Mobility Plan's Westwood, Central bike lanes to get a hearing

FILE: A bike lane on Avenue 50 in Los Angeles, California.
FILE: A bike lane on Avenue 50 in Los Angeles, California. waltarrrrr/Flickr (cc by-nc-nd)

Debate over a controversial plan for the future of Los Angeles traffic will heat up again Thursday as the City Planning Commission considers several changes to the proposal.

The Mobility Plan 2035 is an update to the transportation portion of the city's General Plan, a blueprint to guide policy decisions over the coming decades. 

But the Mobility Plan has turned into a battleground, pitting competing visions for the transportation future of the city against each other: one with the car at its center, the other with more room for bikes, pedestrians and public transit.

The plan calls for adding hundreds of miles of new bike and bus-only lanes, in some cases by removing lanes for car traffic.

That has spurred two lawsuits and passionate arguments.

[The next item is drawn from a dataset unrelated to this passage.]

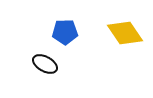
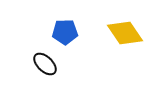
black ellipse: rotated 15 degrees clockwise
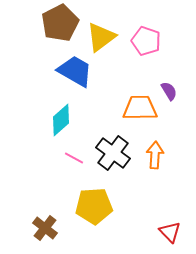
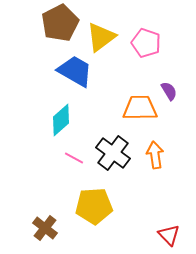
pink pentagon: moved 2 px down
orange arrow: rotated 12 degrees counterclockwise
red triangle: moved 1 px left, 3 px down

Activists from both sides have routinely packed L.A. City Council meetings to offer public comment on the proposals.

The council passed the plan last August, then approved it again in November to fix a procedural mistake.

The organization Fix the City has led the charge against the plan, filing a lawsuit that claims an environmental review did not accurately account for the increase in traffic delays and greenhouse gas emissions that additional bike and bus lanes could cause by impeding car flow.

Many biking, walking and street safety advocates have supported the plan, which also includes adoption of the initiative known as Vision Zero to reduce traffic fatalities to zero by making safety the top priority in city planning.

At issue Thursday are several changes proposed by City Council members, notably the removal of planned bike lanes on Westwood Boulevard near UCLA and Central Avenue in South L.A.

The City Planning Commission will hear public comment at its 8:30 a.m. meeting at City Hall and then decide whether to make the proposed changes to the Mobility Plan. It then goes to the mayor for approval and back to City Council for votes on any amendments.